The Fed’s this month’s meeting decision is almost in lines of consensus. Do you think the shift in dynamics this time around is due to the improved growth prospects on account of tax changes and market’s expectations for fewer rate hikes next year?
While gold prices soared back to $1263.77 levels, yellow metal price has usually been sensitive to moves higher in both UST yields as well as the US dollar, the bullish dollar leads bullion market costlier for holders of foreign currency while a rise in U.S. rates, lift the opportunity cost of holding non-yielding assets such as bullion.
While we roll short to Feb’18 CME gold, short in gold since September 20 has been encouraged owing to the view that the market remained under-pricing Fed tightening, given solid economic growth and a possible bottoming out in inflation. Some repricing has already taken place.

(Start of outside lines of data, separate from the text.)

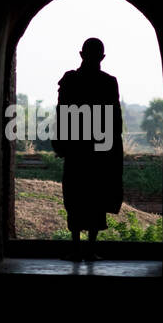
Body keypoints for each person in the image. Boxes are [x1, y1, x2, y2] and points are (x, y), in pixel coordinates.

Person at [51, 37, 123, 261]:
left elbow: (62, 114)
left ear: (81, 54)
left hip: (76, 148)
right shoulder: (109, 82)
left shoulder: (71, 80)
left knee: (75, 196)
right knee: (95, 197)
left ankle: (76, 248)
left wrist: (60, 143)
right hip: (99, 150)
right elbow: (114, 119)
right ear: (102, 57)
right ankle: (90, 249)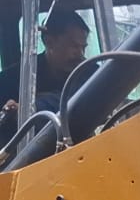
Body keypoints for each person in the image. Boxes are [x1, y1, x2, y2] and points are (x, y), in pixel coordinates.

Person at [0, 9, 90, 139]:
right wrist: (12, 111)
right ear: (49, 42)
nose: (81, 54)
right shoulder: (17, 77)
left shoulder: (88, 71)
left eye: (83, 47)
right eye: (74, 46)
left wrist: (28, 109)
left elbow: (77, 100)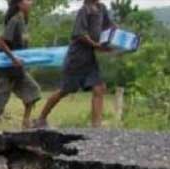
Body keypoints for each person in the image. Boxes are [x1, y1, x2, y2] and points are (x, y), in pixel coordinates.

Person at [36, 0, 114, 128]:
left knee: (99, 88)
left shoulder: (101, 8)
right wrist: (97, 45)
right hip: (76, 58)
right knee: (65, 90)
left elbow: (109, 26)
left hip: (90, 58)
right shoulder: (84, 10)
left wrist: (118, 40)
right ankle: (41, 118)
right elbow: (80, 35)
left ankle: (96, 126)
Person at [0, 0, 41, 133]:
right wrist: (13, 58)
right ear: (20, 4)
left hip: (18, 70)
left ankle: (25, 123)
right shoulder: (15, 20)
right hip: (5, 71)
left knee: (33, 92)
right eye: (27, 0)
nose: (31, 3)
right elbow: (1, 42)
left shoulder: (24, 22)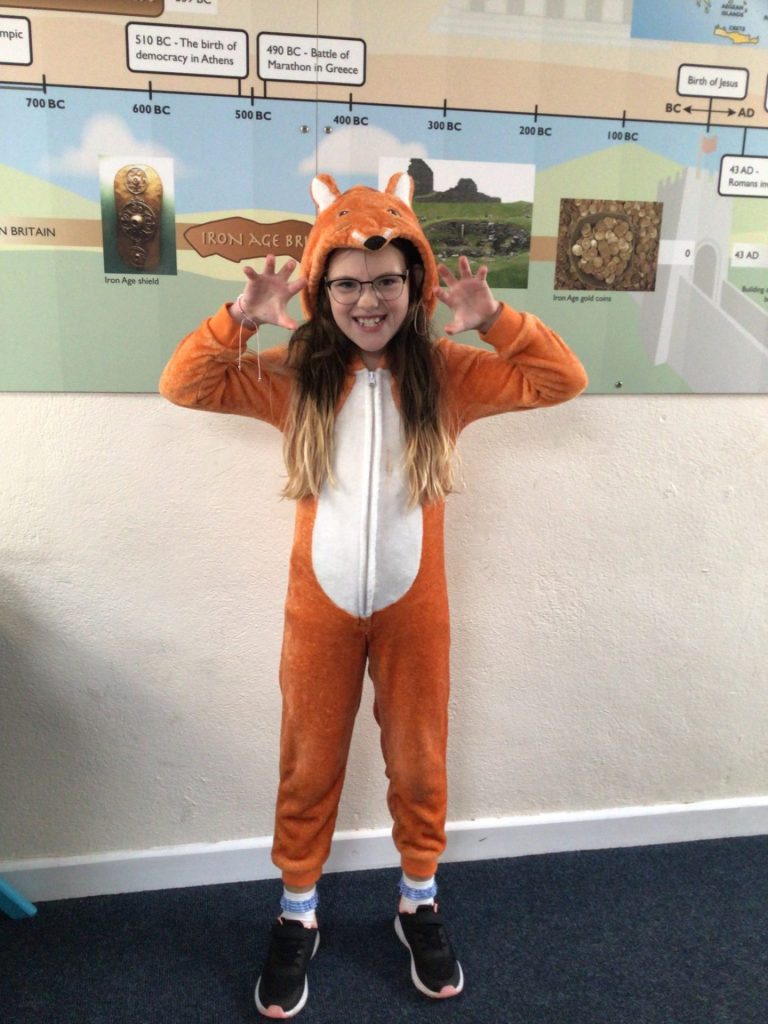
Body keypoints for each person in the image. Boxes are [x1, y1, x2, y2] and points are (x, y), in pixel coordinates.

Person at [159, 172, 588, 1019]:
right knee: (309, 761)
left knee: (420, 760)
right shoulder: (293, 375)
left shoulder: (449, 374)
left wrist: (496, 321)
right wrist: (241, 316)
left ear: (415, 283)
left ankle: (417, 901)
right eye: (347, 284)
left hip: (413, 609)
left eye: (387, 280)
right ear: (321, 292)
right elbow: (186, 384)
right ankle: (297, 912)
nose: (368, 301)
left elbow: (560, 379)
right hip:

In early September, the rate markets priced no hikes through 2018, during November just over two hikes (55 bps) were priced in. On Wednesday, Dec 13, the Fed elected to raise the Federal Funds Target rate by 25 bp to 1.25-1.50% while maintaining an outlook for three more hikes next year.
The JPM base case is that incoming Chair Powell will hike in March followed by three more hikes in 2018. As the market is currently pricing in around a 66% chance for a hike in March, we believe gold will continue to reprice lower over the next couple of months and stay short.
Originally went short Dec’17 CME gold at a price of $1,318/oz on September 20, 2017. Rolled to Feb’18 contract on December 14, 2017, embedding the roll gains into our entry level, which increases to $1,321.20/oz.
Trade target is $1,190/oz with a stop at $1,384/oz. Marked to market December 14, 2017, at $1,255.50/oz for gain of $65.70/oz or 5.0%.
Alternatively, risk-averse traders who are dubious about upside move, go long in XAUUSD 3M at the money -0.49 delta put, and go long 6M at the money +0.51 delta call and simultaneously, Short 1m (1%) out of the money calls. Thereby, we favor bulls as we foresee more upside risks by keeping longer tenors on call leg.
For 6m IV skews have been well balanced and signify the hedgers’ interests on both OTM call and put strikes. While the combination of 1m bearish neutral remains intact with shrinking IVs is conducive to writing overpriced OTM calls. Using three-leg strategy would be a smart move to reduce hedging cost.
While it is reckoned that as per the OTC indications as shown above and the prevailing trend in bullion markets seem to be reasonably addressed by hedging participants, thus, we advocate below option strategy to keep uncertainty in spot gold prices on the check. On trading perspective also, the strategy likely to fetch positive cashflows regardless of underlying price swings with more potential on the downside and with cost-effectiveness.